A questão sobre a percepção tem a ver com o tipo de objeto que é postulado e
como podemos justificar nossa crença em tais objetos. Será a teoria de uma relação
causal apropriada entre sujeito e objeto capaz de justificar a crença de que vejo um velho
amigo na rua ou a caneta em minha mesa? Podemos gerar alguns exemplos que mostram
que não é tão difícil nos colocarmos em erro, pelo menos em princípio, mesmo em se
tratando da percepção. Uma objeção seria que o objeto, no caso o sujeito “reconhecido”
na rua foi dado, de algum modo, a nossa percepção. Foi percebido pelo sujeito S um
outro sujeito Q. Mas, a questão está em como posso justificar a crença de que S viu Q e
o tomou por um amigo. A idéia não é admitir que não temos conhecimento de espécie
alguma, mas mostrar que a teoria causal do conhecimento deixa margem a dúvidas até
160
mesmo onde sua aplicação parece adequada. Não há como mostrar que o objeto
percebido é de fato o que gera a crença nem que o processo perceptivo é tanto correto
quanto confiável. A questão é “(...) como experiência sensorial providencia uma razão para
o pensamento de que crenças perceptivas são verdadeiras” (BonJour, 2002, p. 18). A
afirmação de que não podemos ter conhecimento de objetos abstratos pode ser
estendida a objetos físicos.
A maneira como os filósofos realistas justificam crenças em objetos matemáticos
também não é satisfatória. Por exemplo, para Gödel haveria “algo como uma percepção”
que seria responsável pelas verdades matemáticas mais simples e que por meio destes
todo o conhecimento matemático seria inferido. O fato de que por dois pontos passa uma
e somente uma reta seria um das verdades simples que levaria a possibilidade de se
inferir todo um conhecimento geométrico. Para realistas, como Gödel, este tipo de
“percepção” seria o caminho a um tipo especial de conhecimento - o de objetos abstratos
- causalmente inertes. Fica a questão de como se processa esta “percepção”. Para eles,
a condição causal não faz parte do processo de conhecimento. A justificação de uma
crença matemática depende de um “estado mental”. O sujeito “sabe” que p é o caso de
um modo que não pode ser justificado externamente. Não é necessário que a crença surja
de uma prova que parte de um processo cognitivo confiável, mais que estamos
justificados quanto a este saber, em qualquer momento e lugar. O sujeito está justificado
internamente em sua crença. Por exemplo, não há como explicar porque entre dois pontos
qualquer passa uma única reta. Este fato simplesmente “salta aos olhos” e o sujeito sabe
disto por refletir sobre este estado mental. O que torna sua crença em pontos e retas é a
161
existência desta condição interna. Qualquer outra construção entre dois pontos qualquer
produz um resultado que é intuitivamente implausível. Os filósofos que negam a
necessidade de se adequar a teoria causal ao conhecimento matemático, o fazem por
julgar que não existe uma versão adequada da teoria que permita às relações
matemáticas serem consideradas como causais.

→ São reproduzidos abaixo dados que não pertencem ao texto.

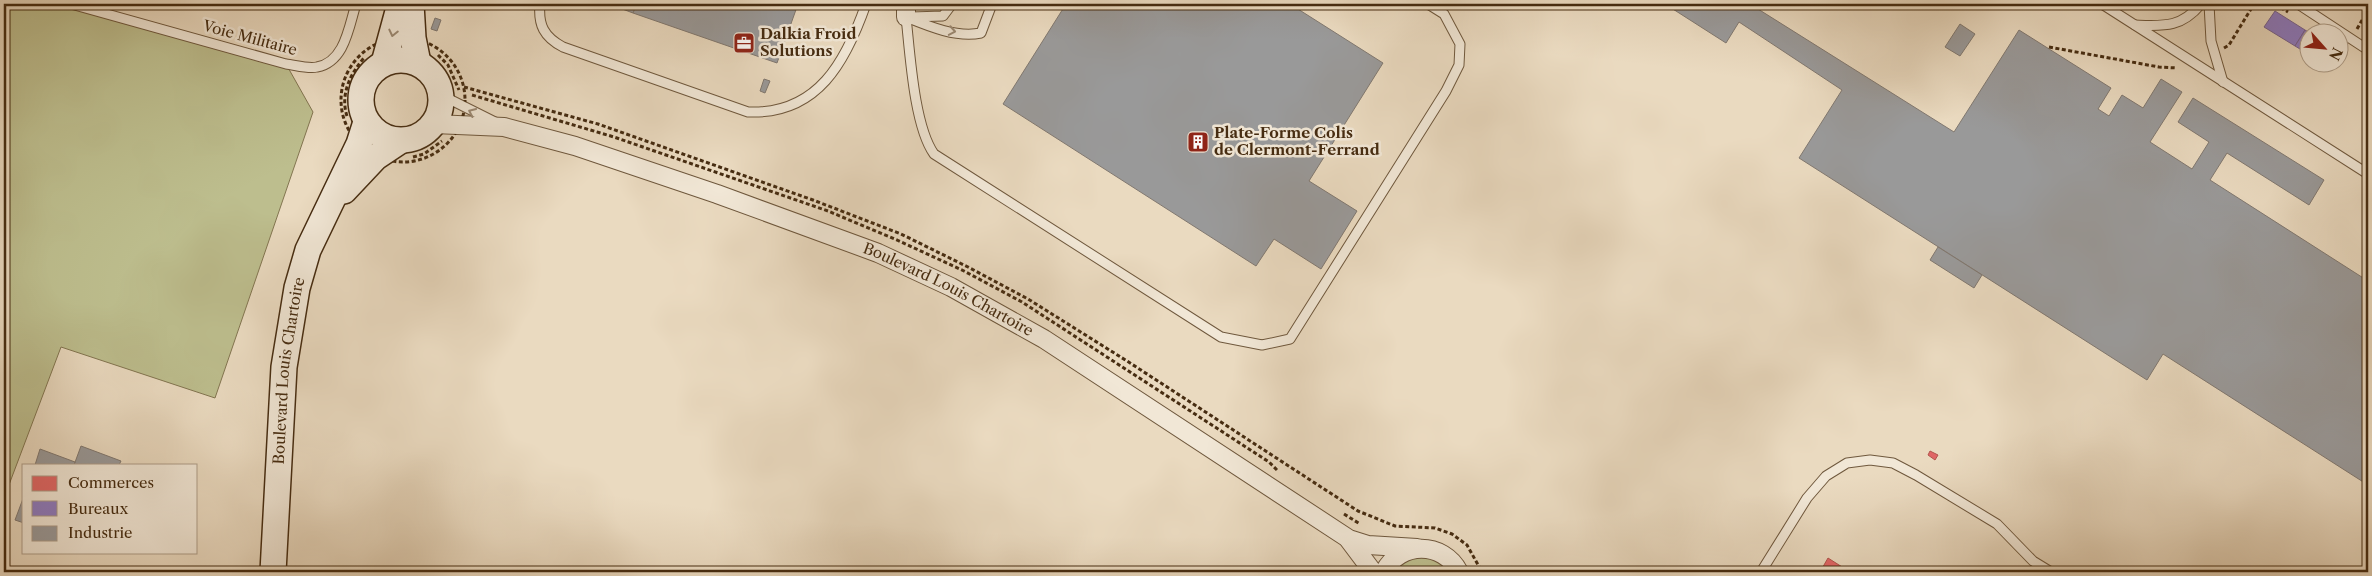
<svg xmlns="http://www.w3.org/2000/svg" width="2372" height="576" font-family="'Libre Caslon Text',serif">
	<rect width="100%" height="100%" fill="#eadac0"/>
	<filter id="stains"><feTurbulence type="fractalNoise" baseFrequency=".004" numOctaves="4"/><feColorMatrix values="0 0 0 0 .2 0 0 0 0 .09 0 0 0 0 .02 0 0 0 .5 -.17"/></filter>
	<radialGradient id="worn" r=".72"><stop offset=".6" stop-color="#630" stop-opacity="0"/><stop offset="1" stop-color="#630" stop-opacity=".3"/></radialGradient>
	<!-- green -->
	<g fill="#bdbe8e" stroke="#827550">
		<path d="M4,4H71L286,64L313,112L215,398L61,347L4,498Z"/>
		<path d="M1422,556L1433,558L1451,572H1393C1401,562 1409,558 1422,556Z"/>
	</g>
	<!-- shops -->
	<g fill="#e06666" stroke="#b2554c">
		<path d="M1930,451L1938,455L1935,460L1928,455Z"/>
		<path d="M1828,558L1850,572H1820Z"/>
	</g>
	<!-- offices -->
	<g fill="#8e7cc3" stroke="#78648e">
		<path d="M2275,11L2305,30L2295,46L2264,27Z"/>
		<path d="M2305,30L2310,33V55L2295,46Z"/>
	</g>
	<!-- industry -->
	<g fill="#999" stroke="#807870">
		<path d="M609,4H637L633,13Z"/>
		<path d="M637,4H798L777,63L633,13Z"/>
		<path d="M1066,4H1290L1383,63L1309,181L1357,211L1321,269L1274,239L1256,266L1003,104Z"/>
		<path d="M1665,4H1750L1954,132L2019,30L2111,88L2098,109L2109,116L2122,95L2143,108L2161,79L2182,92L2150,142L2192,169L2209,142L2178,122L2193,98L2324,180L2309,205L2227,153L2210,180L2368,281V485L2163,354L2147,380L1799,158L1842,90L1739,22L1726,43Z"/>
		<path d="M435,18L441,20L437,31L431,29Z"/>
		<path d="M1960,24L1975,34L1960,56L1945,47Z"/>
		<path d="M764,79L770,81L765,93L760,91Z"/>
		<path d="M1938,247L1982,275L1974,288L1930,260Z"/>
		<path d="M81,446L121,461L119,465H74Z"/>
		<path d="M40,449L75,462L74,465H35Z"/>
		<path d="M24,496V523L15,520Z"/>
	</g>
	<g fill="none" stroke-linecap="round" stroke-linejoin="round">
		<!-- lane casing -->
		<g stroke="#6f583d" stroke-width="11">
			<g id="lane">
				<path d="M71,4L286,64C295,65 308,69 317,67C345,62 349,26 356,4"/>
				<path d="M540,4C538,25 544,37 563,47L748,112C818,115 846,61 866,4"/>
				<path d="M2102,4L2368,174"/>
				<path d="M2209,4L2211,41L2223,82"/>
				<path d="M2298,4L2368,50"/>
				<path d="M2366,4L2368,5"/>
				<path d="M906,17C910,53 914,126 934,154L1221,337L1262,345L1290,339L1446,91L1459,65L1460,44L1444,14L1428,4"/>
				<path d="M906,17C928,26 956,38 981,33L992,4"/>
				<path d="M911,17L943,16L952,4"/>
				<path d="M2135,25C2164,26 2181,28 2201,4"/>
				<path d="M441,95L495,122"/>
				<path d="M1761,572L1807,498L1826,476L1847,463L1870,460L1893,463L1916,475L1997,524L2033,561L2051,572"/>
			</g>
		</g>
		<!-- street casing -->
		<g stroke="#6f583d" stroke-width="20">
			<g id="street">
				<path d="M906,17V4"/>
				<path id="s1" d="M434,124L504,127L575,146L717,194L878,253L951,287L1044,339L1349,539L1368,545L1417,548"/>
				<path d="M1349,540L1373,572"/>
				<path d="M1384,572C1400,541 1443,541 1459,572"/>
			</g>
		</g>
		<!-- secondary casing -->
		<g stroke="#462c11" stroke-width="28">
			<g id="secondary">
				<path d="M411,4L413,38L418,63"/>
				<circle cx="401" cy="100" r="40"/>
				<path d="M384,63L400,4"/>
				<path d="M344,191L376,157L400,141"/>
				<path id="s2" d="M273,572L284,367L297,288L308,250L359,144L366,122"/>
			</g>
		</g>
		<!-- path -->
		<g stroke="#462c11" stroke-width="3" stroke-dasharray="4 2.5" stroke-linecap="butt">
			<path d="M2275,4L2288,12"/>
			<path d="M2357,29L2365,15"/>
			<circle cx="403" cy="100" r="62"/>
			<path d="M2049,47L2159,67L2177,68"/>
			<path d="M2224,48L2229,45L2254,4"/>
			<path d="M438,55L448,65L459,90"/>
			<path d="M464,87L598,124L813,200L901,234L968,267L1028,299L1127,361L1358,511L1395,526L1435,528L1452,534L1467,545L1482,572"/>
			<path d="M472,95L614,137L828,211L897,240L964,271L1022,302L1269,462L1278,471"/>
			<path d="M347,116C340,95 350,74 364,58"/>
			<path d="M413,157L424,154L442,141"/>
			<path d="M1344,514L1360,524"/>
		</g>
		<!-- lane -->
		<use href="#lane" stroke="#f1e7d6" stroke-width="9"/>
		<!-- street -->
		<use href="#street" stroke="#f1e7d6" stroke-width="18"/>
		<!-- secondary -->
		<use href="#secondary" stroke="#f1e7d6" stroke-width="25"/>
	</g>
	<!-- one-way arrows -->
	<defs><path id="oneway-chevron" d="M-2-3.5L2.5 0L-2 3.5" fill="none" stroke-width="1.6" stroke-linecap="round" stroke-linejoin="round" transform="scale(1.25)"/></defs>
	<g stroke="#9c8a74">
		<use href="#oneway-chevron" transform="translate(952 31) rotate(10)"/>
		<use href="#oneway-chevron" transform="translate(393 33) rotate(103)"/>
		<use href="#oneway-chevron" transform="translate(472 112) rotate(-155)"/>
	</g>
	<!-- icons -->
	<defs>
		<g id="office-square" transform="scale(1.125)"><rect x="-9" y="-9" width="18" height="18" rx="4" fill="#8f2418" stroke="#f1e7d6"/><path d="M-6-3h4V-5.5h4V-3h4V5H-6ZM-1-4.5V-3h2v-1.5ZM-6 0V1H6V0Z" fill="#fff"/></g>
		<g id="building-square" transform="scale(1.125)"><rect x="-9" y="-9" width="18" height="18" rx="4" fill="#8f2418" stroke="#f1e7d6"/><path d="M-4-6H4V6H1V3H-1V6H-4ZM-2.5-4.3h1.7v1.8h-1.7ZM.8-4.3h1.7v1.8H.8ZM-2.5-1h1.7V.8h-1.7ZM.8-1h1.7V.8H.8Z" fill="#fff"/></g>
	</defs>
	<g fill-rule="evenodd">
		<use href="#office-square" x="744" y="43"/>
		<use href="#building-square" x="1198" y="142"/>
	</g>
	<g text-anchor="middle" stroke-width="5" stroke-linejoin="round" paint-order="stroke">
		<!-- poi labels -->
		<g font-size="15" font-weight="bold" fill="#462c11" stroke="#f1e7d6" text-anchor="start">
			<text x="760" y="39">Dalkia Froid<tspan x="760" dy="17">Solutions</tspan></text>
			<text x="1214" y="138">Plate-Forme Colis<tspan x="1214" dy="17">de Clermont-Ferrand</tspan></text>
		</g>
		<!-- street labels -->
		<g font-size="15" fill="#462c11" stroke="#f1e7d6">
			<text transform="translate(250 38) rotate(15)" y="5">Voie Militaire</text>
			<text dy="5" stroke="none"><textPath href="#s1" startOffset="544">Boulevard Louis Chartoire</textPath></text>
			<text dy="5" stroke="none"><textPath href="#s2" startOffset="202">Boulevard Louis Chartoire</textPath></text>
		</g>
	</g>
	<!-- margin -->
	<rect width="2372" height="576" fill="none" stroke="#eadac0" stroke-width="20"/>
	<rect x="5" y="5" width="2362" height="566" fill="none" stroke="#462c11" stroke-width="2.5"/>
	<rect x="10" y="10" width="2352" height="556" fill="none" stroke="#462c11"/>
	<!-- legend -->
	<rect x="22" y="464" width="175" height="90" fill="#f1e7d6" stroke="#ad9c87"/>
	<rect x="32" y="476" width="25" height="15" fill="#e06666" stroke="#ad9c87"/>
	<text x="68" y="488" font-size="15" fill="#462c11">Commerces</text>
	<rect x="32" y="501" width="25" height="15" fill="#8e7cc3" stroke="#ad9c87"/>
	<text x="68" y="514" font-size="15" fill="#462c11">Bureaux</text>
	<rect x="32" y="526" width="25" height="15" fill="#999999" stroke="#ad9c87"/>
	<text x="68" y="538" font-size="15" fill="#462c11">Industrie</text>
	<!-- north arrow -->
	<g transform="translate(2324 48) rotate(117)"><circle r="24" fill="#f1e7d6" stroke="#ad9c87"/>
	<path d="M0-4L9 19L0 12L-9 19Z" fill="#8f2418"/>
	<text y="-8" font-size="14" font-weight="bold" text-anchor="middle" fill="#462c11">N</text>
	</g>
	<rect width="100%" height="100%" filter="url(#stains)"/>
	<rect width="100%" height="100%" fill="url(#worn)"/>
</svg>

Nenhuma, destas abordagens, consegue decidir sobre qual é a natureza tanto dos
objetos matemáticos quanto do conhecimento que possuímos acerca deles. Para Maddy,
em sua primeira fase, os objetos matemáticos são considerados como parte do mundo
físico. Para ela, conjuntos podem ser percebidos e ocupam o espaço onde são
percebidos. Portanto, se percebo por meio de meus sentidos duas canetas em minha
escrivaninha, então também posso perceber o conjunto composto por dois elementos
(canetas) e que ocupa o mesmo lugar das minhas canetas como objetos físicos
individuais. O problema é que para cada objeto físico pode existir uma gama variada de
diferentes tipos de conjuntos, ocupando todos o mesmo espaço e tempo. A distinção entre
várias instâncias dos conjuntos se faz por meio do conhecimento de uma estrutura, única a
cada um dos conjuntos possíveis, e que permite responder as questões sobre estes
diferentes conjuntos. A tentativa de Maddy de trazer os objetos matemáticos para o mundo
físico não resolve a questão sobre como temos conhecimento destes objetos, pois ainda é
mantida uma instância não física deles. (Balanguer, 2004, p.6).
Pergunto-me se as questões epistemológicas e ontológicas na filosofia da
Matemática não impõem um limite à nossa capacidade de decidir sobre a natureza de
objetos que não interagem com o sujeito, mas que ocupam um papel central em muitas de
162
nossas atividades cotidianas ou, mesmo, sobre que tipo de conhecimento possuímos
deles. Isto não quer dizer, que não possuímos hipóteses ou teorias, mas apenas que não
conseguimos encontrar uma explicação satisfatória para o conhecimento matemático que
alegamos possuir. De um certo modo, creio que seja difícil de se encontrar a solução a
estes problemas, pois esbarra no fato de termos de negar uma das premissas que
estabelecemos para respondê-las, ou seja, se aceito os objetos matemáticos como
abstratos, não consigo responder a questão epistemológica e vice-versa. Qualquer das
posições tomadas cria uma laguna e, algumas vezes, um problema maior (ou diferente)
que o que se busca responder. A resposta, talvez, esteja em se formular melhor as
questões ou em alguma descoberta que ainda não foi feita ou em algo que ainda não foi
pensado. Quem sabe, a questão esteja apenas em se colocar a pergunta sem importa-se
com a resposta, mas somente com as possibilidades que se abrem ao se buscá-la.